I did not wear my Irishness on my sleeve. My accent was not a strong Irish one but still very definitely Dublin. I learnt to think like a Londoner, fast and on your feet for there was a pace to living in this busy capital. I was not political and even though I was very keen to see a united Ireland I desired more to be on good terms with my fellow man and there were plenty of these in London. So I concentrated on those. I liked the attitude of the ordinary Londoner as they did not shove their opinions down your throat on religion or politics or anything else. If they wanted to convince you about anything they were into reasoned argument and on the whole they were generally interested in Ireland and its people. I think that they often saw the Irish in two groups. The highly intellectual or the downright stupid. Some of the labouring men from the small Irish farms and villages would have been at sea in Dublin or any large Irish town and here they were in London with very little confidence and really unable to express themselves. They were not stupid just in many cases overwhelmed and afraid and cowering.
The Irish often congregated in selected areas like Kilburn and Hammersmith and Paddington and Camden and indeed no matter where I went to in London there were large numbers of Irish. The pub was often the main social point and various hostelries in Irish areas became very popular and some were the centres for a lively traditional music scene like the Black Cap in Camden , now changed into a gay bar and night club, and the White Hart in Fulham. I preferred to keep way from the heavy Irish scene for this in a way was what I was fleeing from. I wanted to be anonymous and merge into the hubbub of London life and give myself a breather from the intensity of my Irish Catholic nationalist background. It never crossed my mind to go to church even though this was a big draw to many Irish to keep links with home and on occasions get help with jobs and problems from the clergy and support workers.

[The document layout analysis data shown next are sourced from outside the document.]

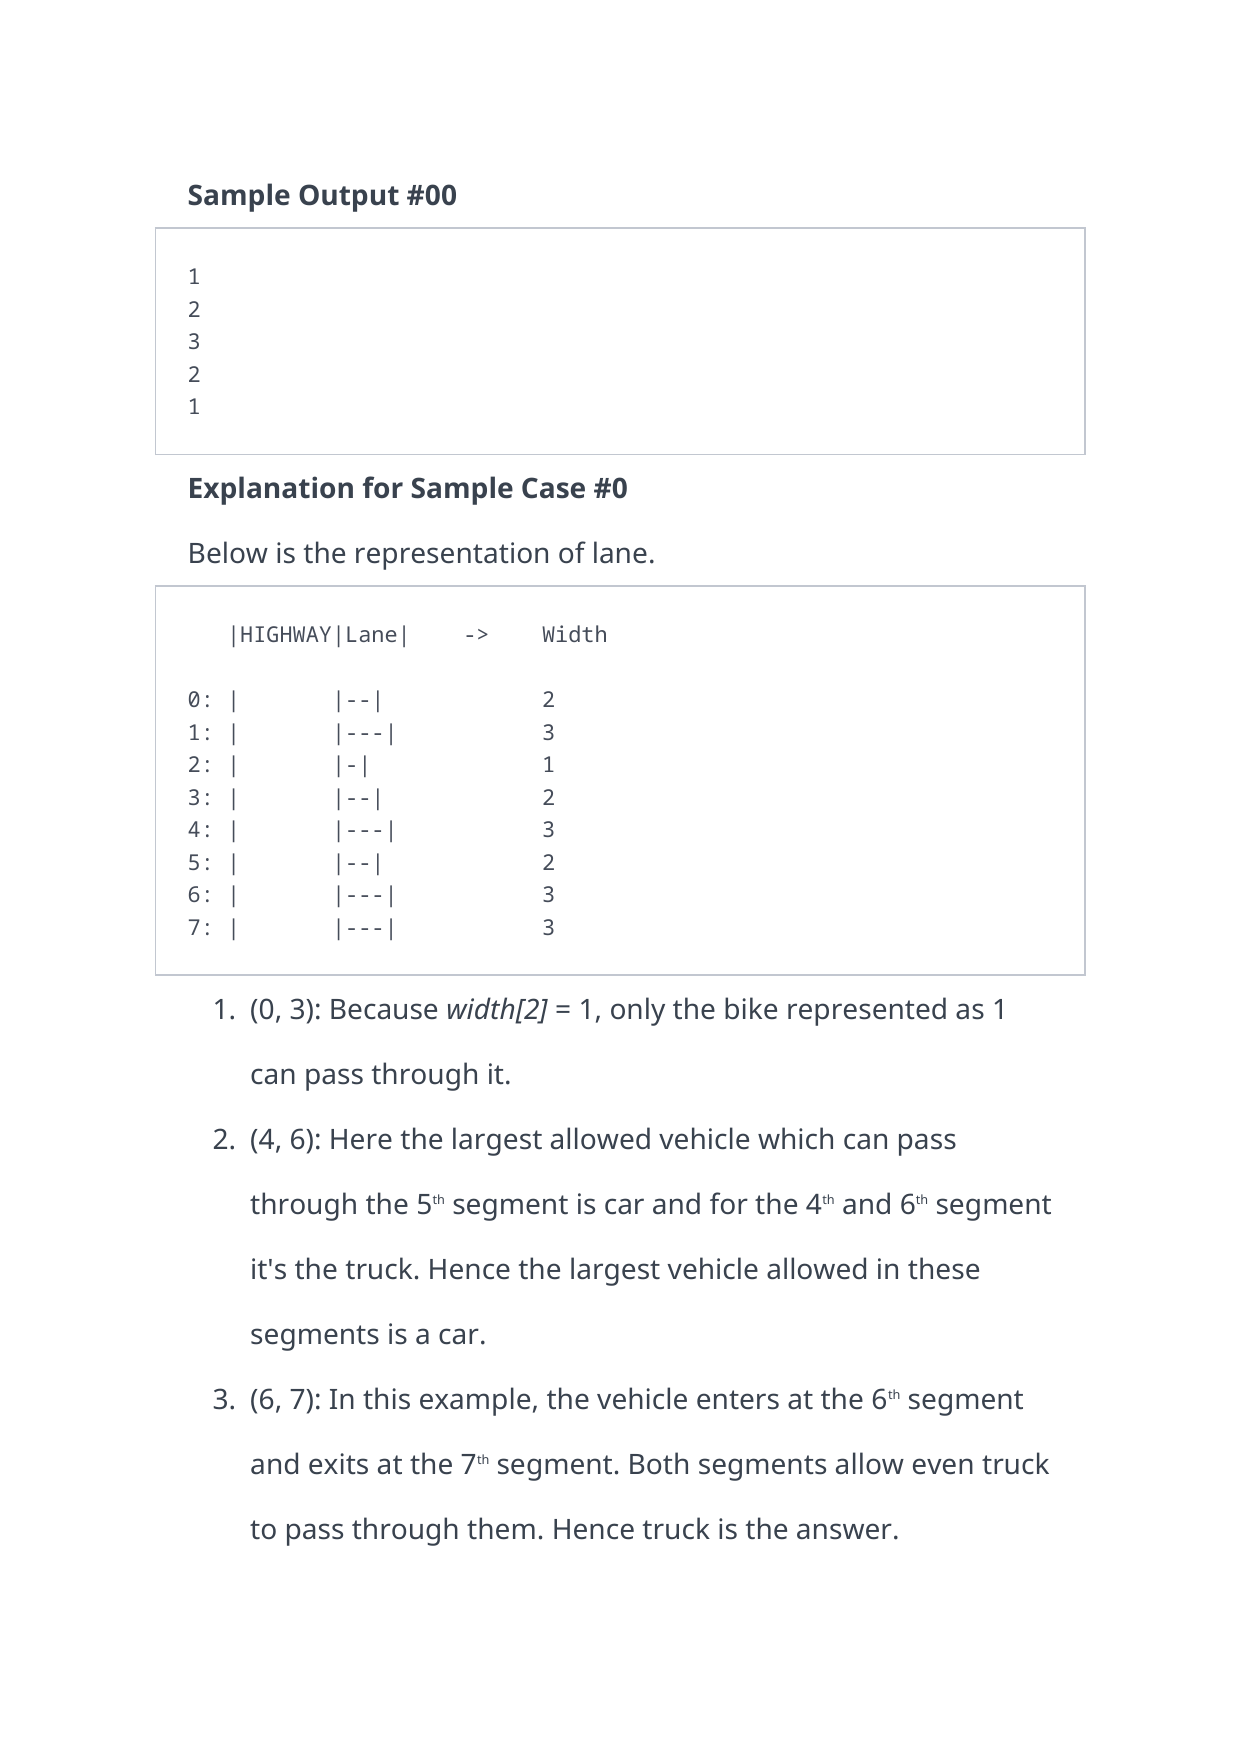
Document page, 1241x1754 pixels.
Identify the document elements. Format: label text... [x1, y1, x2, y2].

text 2 [187, 292, 1053, 325]
text 2: | |-| 1 [187, 748, 1053, 780]
text 4: | |---| 3 [187, 813, 1053, 845]
text |HIGHWAY|Lane| -> Width [156, 587, 1084, 650]
list (4, 6): Here the largest allowed vehicle which can pass through the 5th segment is car and for the 4th and 6th segment it's the truck. Hence the largest vehicle allowed in these segments is a car. [212, 1106, 1053, 1366]
text 1: | |---| 3 [187, 715, 1053, 748]
text 1 [156, 357, 1084, 454]
text 5: | |--| 2 [187, 845, 1053, 878]
text Explanation for Sample Case #0 Below is the representation of lane. [187, 455, 1053, 585]
list (0, 3): Because width[2] = 1, only the bike represented as 1 can pass through it. [212, 976, 1053, 1106]
text 7: | |---| 3 [156, 878, 1084, 974]
text 3: | |--| 2 [187, 780, 1053, 813]
text 1 [156, 229, 1084, 292]
text 3 [187, 325, 1053, 357]
text 0: | |--| 2 [187, 683, 1053, 715]
text Sample Output #00 [187, 162, 1053, 227]
list (6, 7): In this example, the vehicle enters at the 6th segment and exits at the 7th segment. Both segments allow even truck to pass through them. Hence truck is the answer. [212, 1366, 1053, 1561]
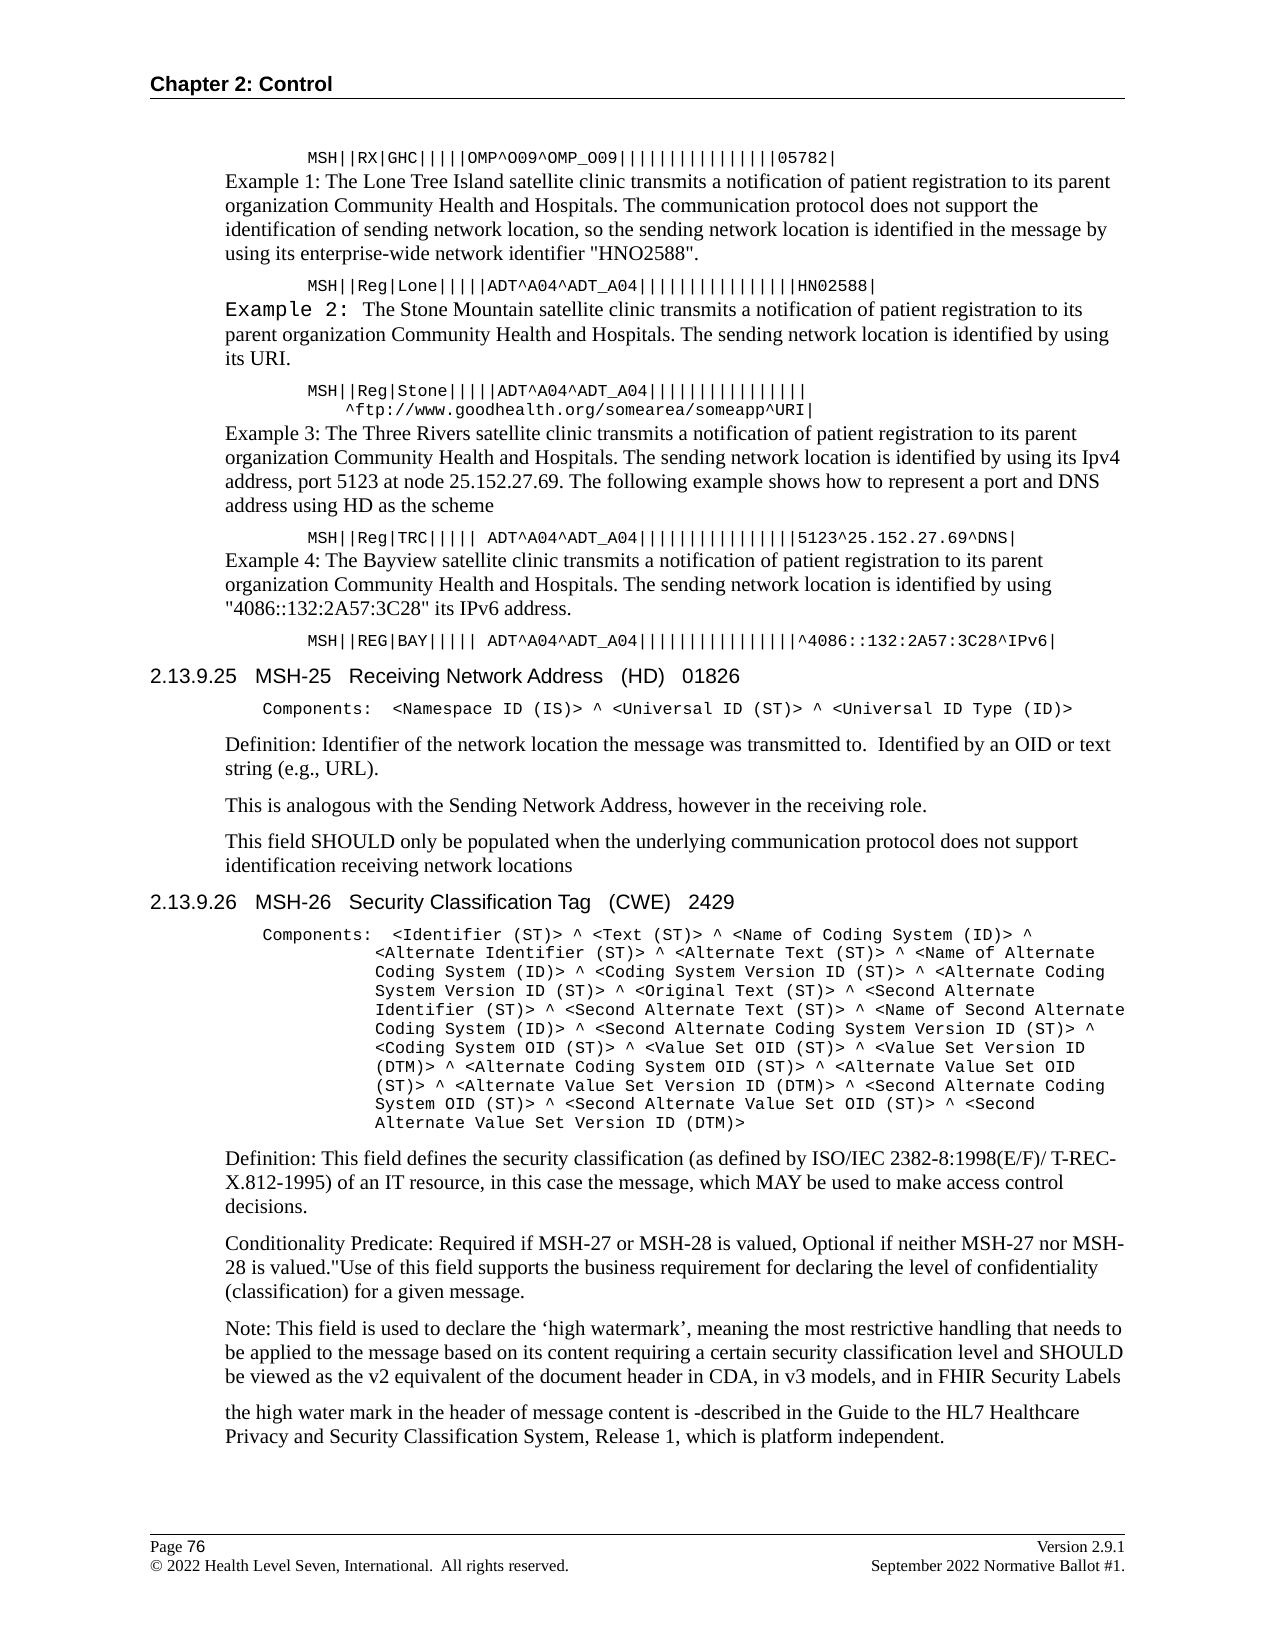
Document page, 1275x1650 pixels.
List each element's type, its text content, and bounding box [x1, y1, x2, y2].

text Note: This field is used to declare the ‘high watermark’, meaning the most restrictive handling that needs to be applied to the message based on its content requiring a certain security classification level and SHOULD be viewed as the v2 equivalent of the document header in CDA, in v3 models, and in FHIR Security Labels [225, 1316, 1125, 1388]
text MSH||Reg|Lone|||||ADT^A04^ADT_A04||||||||||||||||HN02588| [307, 278, 1125, 296]
text Conditionality Predicate: Required if MSH-27 or MSH-28 is valued, Optional if neither MSH-27 nor MSH-28 is valued."Use of this field supports the business requirement for declaring the level of confidentiality (classification) for a given message. [225, 1231, 1125, 1303]
text MSH||RX|GHC|||||OMP^O09^OMP_O09||||||||||||||||05782| [307, 150, 1125, 169]
subtitle MSH-26 Security Classification Tag (CWE) 2429 [150, 890, 1125, 914]
text the high water mark in the header of message content is -described in the Guide to the HL7 Healthcare Privacy and Security Classification System, Release 1, which is platform independent. [225, 1400, 1125, 1448]
text This is analogous with the Sending Network Address, however in the receiving role. [225, 793, 1125, 817]
subtitle MSH-25 Receiving Network Address (HD) 01826 [150, 664, 1125, 688]
text Components: <Identifier (ST)> ^ <Text (ST)> ^ <Name of Coding System (ID)> ^ <Alternate Identifier (ST)> ^ <Alternate Text (ST)> ^ <Name of Alternate Coding System (ID)> ^ <Coding System Version ID (ST)> ^ <Alternate Coding System Version ID (ST)> ^ <Original Text (ST)> ^ <Second Alternate Identifier (ST)> ^ <Second Alternate Text (ST)> ^ <Name of Second Alternate Coding System (ID)> ^ <Second Alternate Coding System Version ID (ST)> ^ <Coding System OID (ST)> ^ <Value Set OID (ST)> ^ <Value Set Version ID (DTM)> ^ <Alternate Coding System OID (ST)> ^ <Alternate Value Set OID (ST)> ^ <Alternate Value Set Version ID (DTM)> ^ <Second Alternate Coding System OID (ST)> ^ <Second Alternate Value Set OID (ST)> ^ <Second Alternate Value Set Version ID (DTM)> [262, 926, 1125, 1134]
text Example 3: The Three Rivers satellite clinic transmits a notification of patient registration to its parent organization Community Health and Hospitals. The sending network location is identified by using its Ipv4 address, port 5123 at node 25.152.27.69. The following example shows how to represent a port and DNS address using HD as the scheme [225, 421, 1125, 517]
text MSH||REG|BAY||||| ADT^A04^ADT_A04||||||||||||||||^4086::132:2A57:3C28^IPv6| [307, 633, 1125, 652]
text Example 1: The Lone Tree Island satellite clinic transmits a notification of patient registration to its parent organization Community Health and Hospitals. The communication protocol does not support the identification of sending network location, so the sending network location is identified in the message by using its enterprise-wide network identifier "HNO2588". [225, 169, 1125, 265]
text MSH||Reg|TRC||||| ADT^A04^ADT_A04||||||||||||||||5123^25.152.27.69^DNS| [307, 529, 1125, 548]
text Definition: This field defines the security classification (as defined by ISO/IEC 2382-8:1998(E/F)/ T-REC-X.812-1995) of an IT resource, in this case the message, which MAY be used to make access control decisions. [225, 1146, 1125, 1218]
text Definition: Identifier of the network location the message was transmitted to. Identified by an OID or text string (e.g., URL). [225, 732, 1125, 780]
text Example 4: The Bayview satellite clinic transmits a notification of patient registration to its parent organization Community Health and Hospitals. The sending network location is identified by using "4086::132:2A57:3C28" its IPv6 address. [225, 548, 1125, 620]
text Components: <Namespace ID (IS)> ^ <Universal ID (ST)> ^ <Universal ID Type (ID)> [262, 701, 1125, 719]
text MSH||Reg|Stone|||||ADT^A04^ADT_A04|||||||||||||||| ^ftp://www.goodhealth.org/somearea/someapp^URI| [307, 383, 1125, 421]
text This field SHOULD only be populated when the underlying communication protocol does not support identification receiving network locations [225, 829, 1125, 877]
text Example 2: The Stone Mountain satellite clinic transmits a notification of patient registration to its parent organization Community Health and Hospitals. The sending network location is identified by using its URI. [225, 296, 1125, 370]
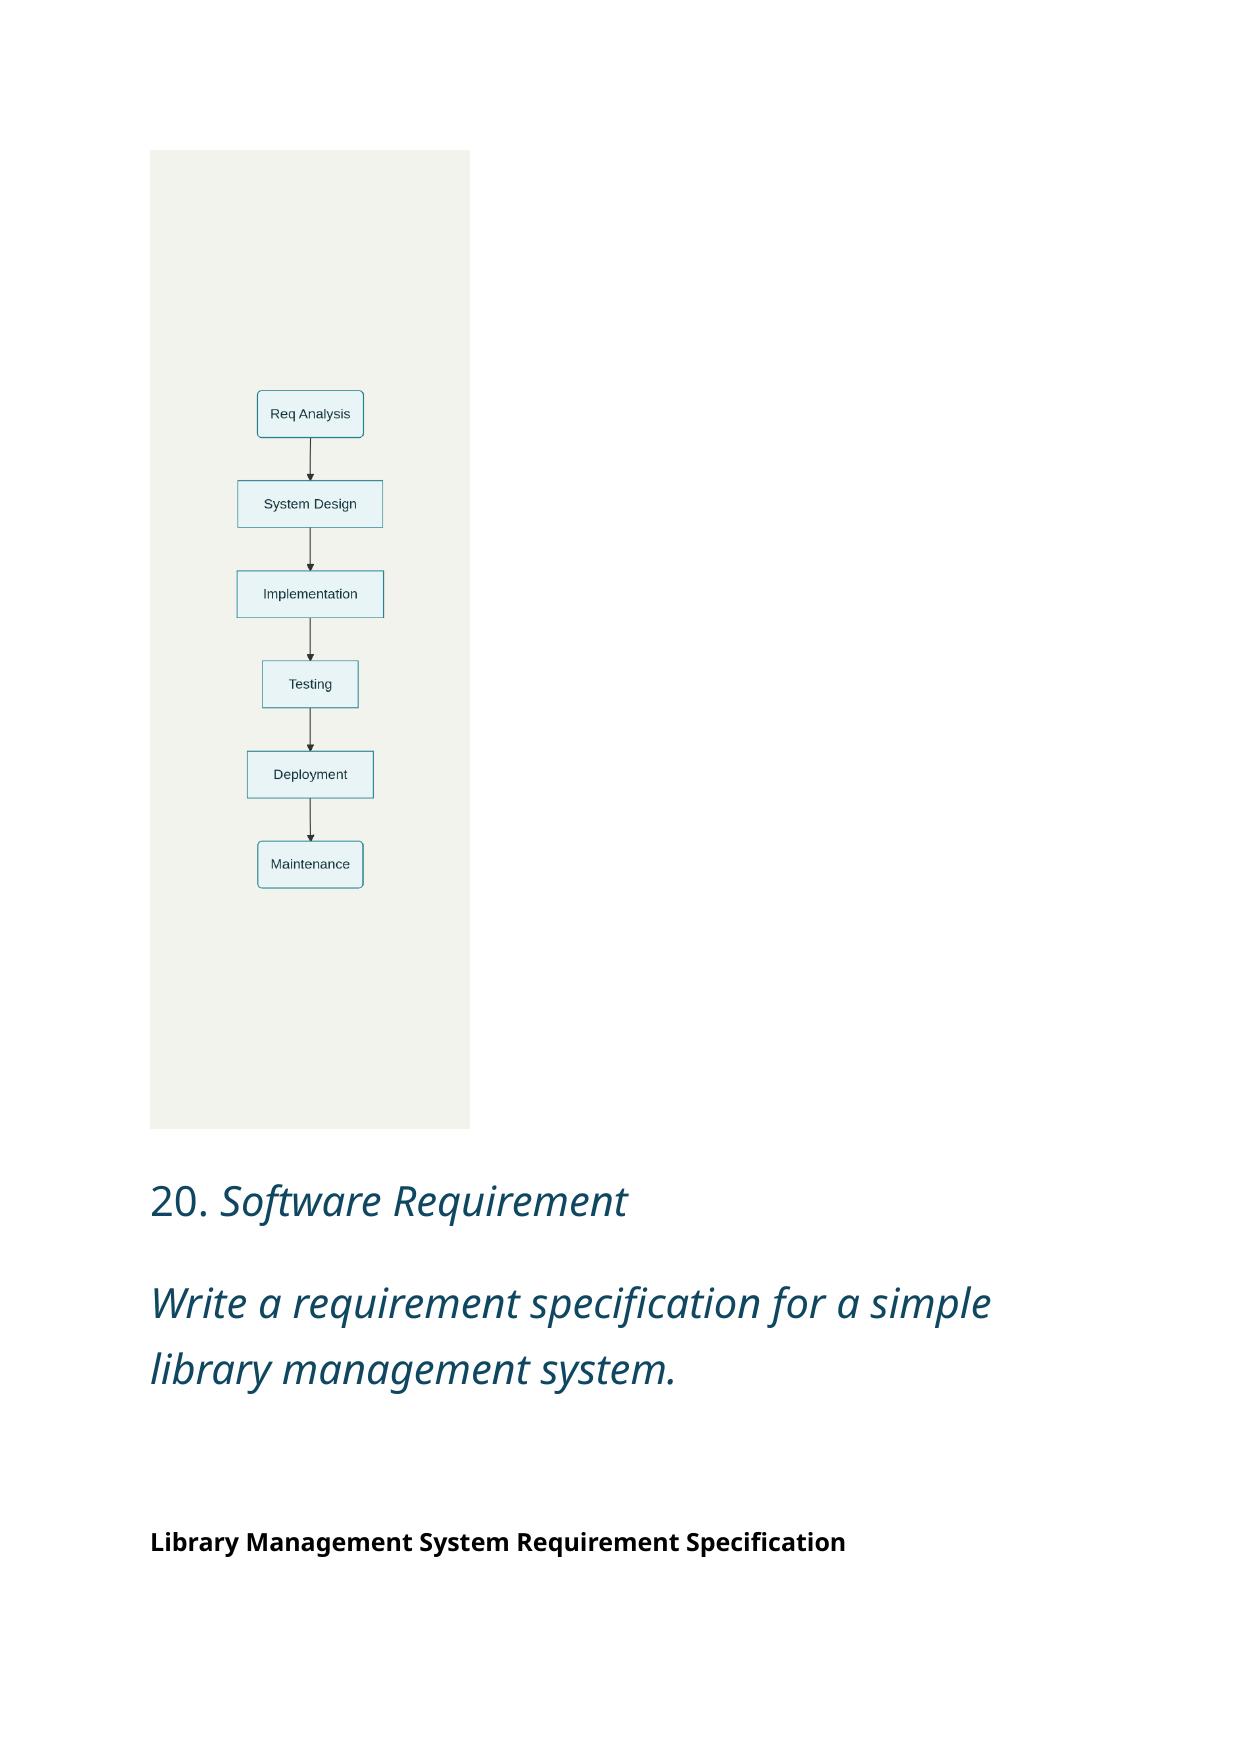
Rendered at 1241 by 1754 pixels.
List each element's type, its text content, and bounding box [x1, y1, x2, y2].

I was way from all the hell and damnation bit and the Christian Brothers admonition of think of the worse pain you have ever had, multiply it by a thousand, and you are not even near the pain of that eternal fire was largely forgotten. Just a couple of nasty thoughts or one sinful deed and you were there, being toasted to a frizzle. Not exactly he most cheerful scenario for a balanced self esteem. These heathen English who I had been bred to believe were the devil incarnate, the causes of all or most of the suffering in Ireland, who believed in nothing and passed their time in licentious and wicked behaviour were really not all that bad. In fact they were pretty human, if anything more moral than the Irish and treated you as a person not whether you were obeying some set of archaic rules which few people understood.